Deep learning models excel in modeling complex dynamics, but incorporating physical priors like conservation laws can enhance their performance, especially in data-scarce regimes. Variational Integrator Networks (VINs) address this by embedding geometric numerical integrators into neural architectures. Here is a very simple example: consider a parameterized Lagrangian that characterizes a separable Newtonian system \[ L_\theta(q, \dot{q}) = \frac{1}{2} \dot{q}^\top M_\theta \dot{q} - U_\theta(q) \] the Velocity-Verlet method gives an explicit update rule
\[\displaylines{ q_{k+1} = q_k + h \dot{q}_k - \frac{h^2}{2} M_\theta^{-1} \nabla U_\theta(q_k) \\\ \dot{q}_{k+1} = \dot{q}_k - h M_\theta^{-1} \left( \frac{\nabla U_\theta(q_k) + \nabla U_\theta(q_{k+1})}{2} \right) }\]which can be interpreted as a feed-forward architecture. Similarly, we can also define parameterized Lagrangians on other manifolds (e.g., matrix Lie groups) and treat the corresponding variational integrator as a feed-forward architecture. In this sense, variational integrators and the corresponding discrete variational mechanics give us a theoretically justified principle to encode physical and geometric prior knowledge into the neural network model.

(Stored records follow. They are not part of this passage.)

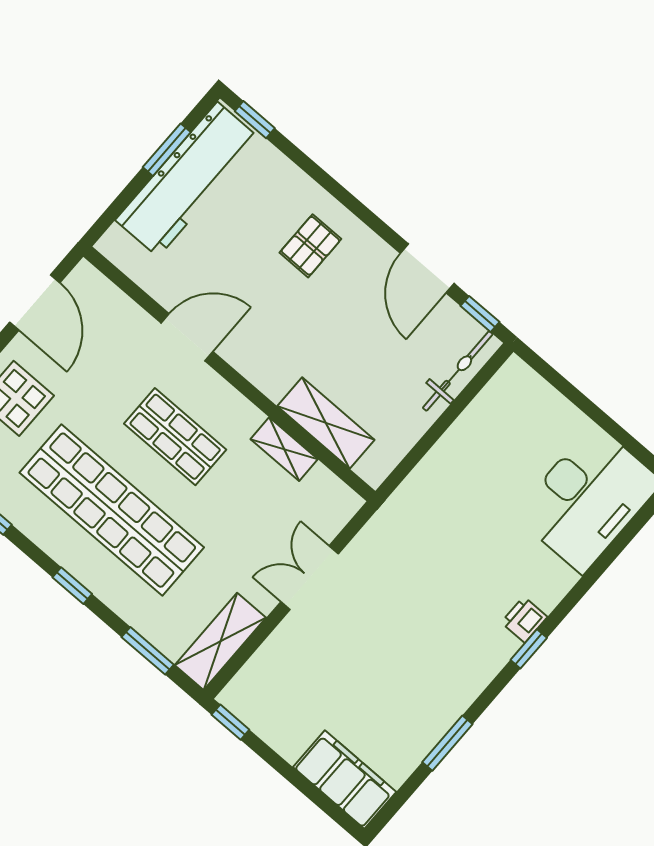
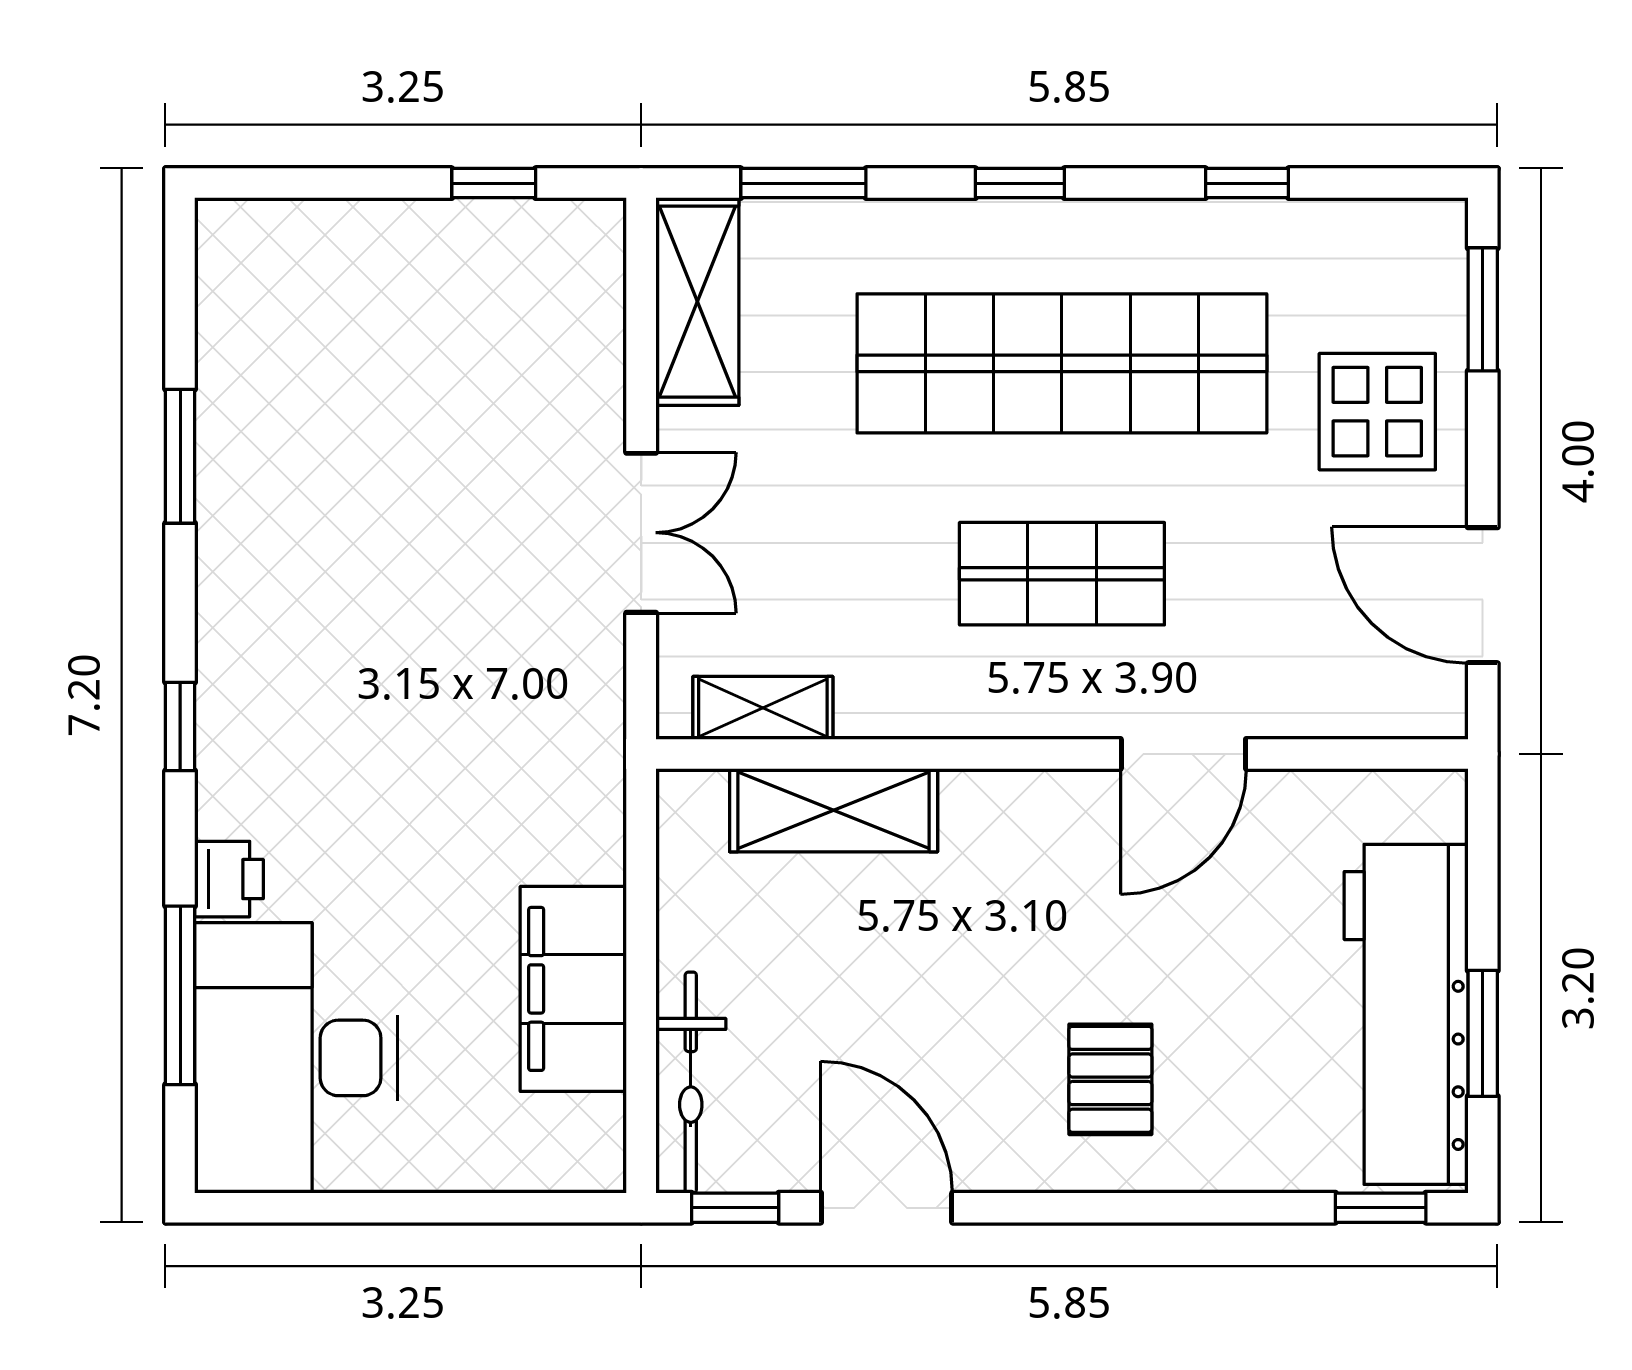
shelving: (284, 449) -> (763, 708), moved
window: (610, 555) -> (180, 995), added
printer: (524, 620) -> (229, 879), moved
window: (230, 722) -> (494, 183), moved
filing cabinet: (345, 780) -> (573, 989), moved, turned 90

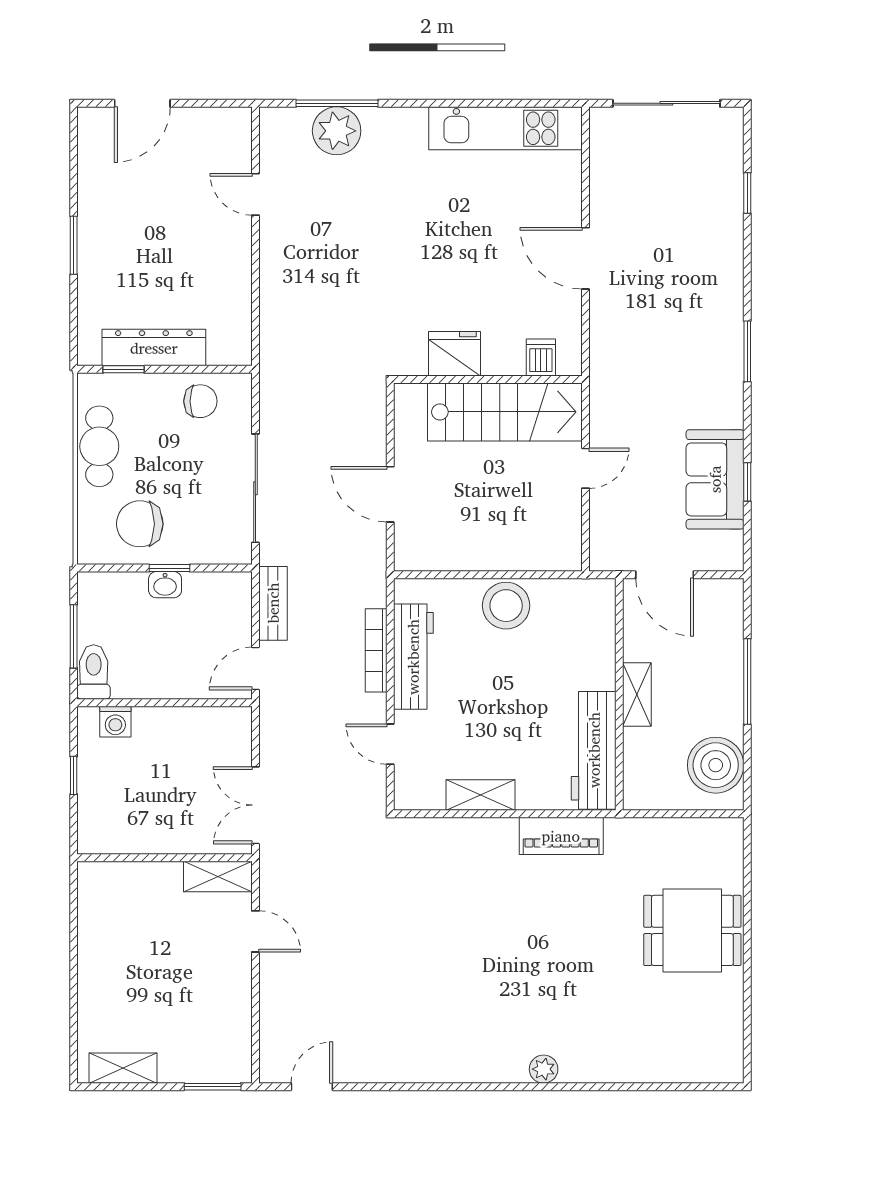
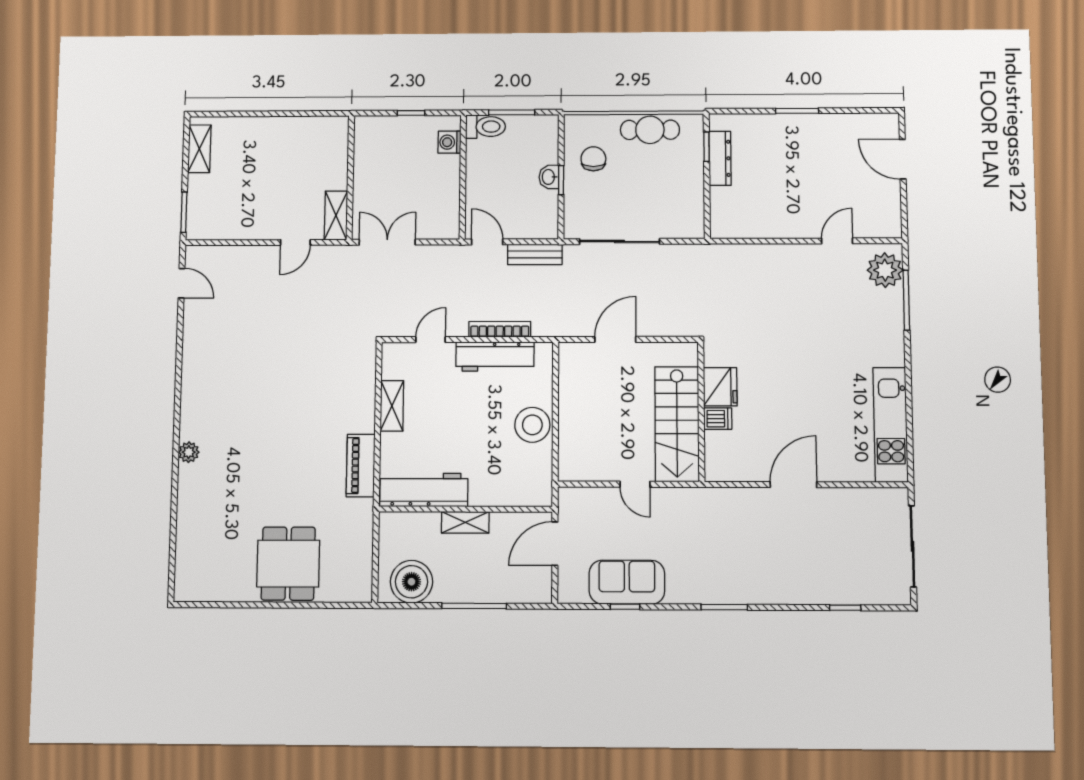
plant: (337, 131) -> (885, 270), moved
dresser: (154, 348) -> (720, 158), width x0.73, depth x0.80
dishwasher: (541, 358) -> (718, 419), moved
chair: (200, 401) -> (683, 202), removed
chair: (140, 524) -> (593, 159), width x0.73, depth x0.73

In control applications like robotics, external forces (e.g., damping, control inputs) are crucial. Forced Variational Integrator Networks (FVINs) extend VINs to model these external forces (potentially given additional control inputs). I have put some detailed discussions on the discrete variational mechanics with forces in the report, trying to strengthen my theoretical understanding of this topic. One key takeaway is that forced variational integrators are generally neither symplectic nor momentum preserving. Nevertheless, they remain highly valuable in practice: for systems whose dynamics are predominantly governed by underlying physical laws, explicitly encoding this structure provides strong inductive bias and robustness, even in the presence of small external perturbations or modeling errors.
The coding part of this project attempts to extend LieFVINs from \(\text{SE}(3)\) to the unit quaternion group \(S^3\) for rigid body dynamics, hoping the less redundant representation of unit quaternions could be beneficial from the machine learning perspective. A key challenge with unit quaternions is their double-covering issue (\(q\) and \(-q\) represent the same rotation). To address this, I introduce a sign-invariance trick that enforces physically equivalent predictions under quaternion sign flips. This modification significantly improves training stability and leads to approximately \(2\times\) faster convergence on a planar pendulum task.
Beyond the quaternion-based model, I also found a simple improvement to the original \(\text{SO}(3)\)-based LieFVIN by adding an internal rotation-to-quaternion conversion \(R \mapsto q\). This simple design retains the computational efficiency of \(\text{SO}(3)\)-based LieFVIN (where the implicit update admits a closed-form Jacobian via the Cayley transform) while benefiting from the less redundant quaternion representation during learning.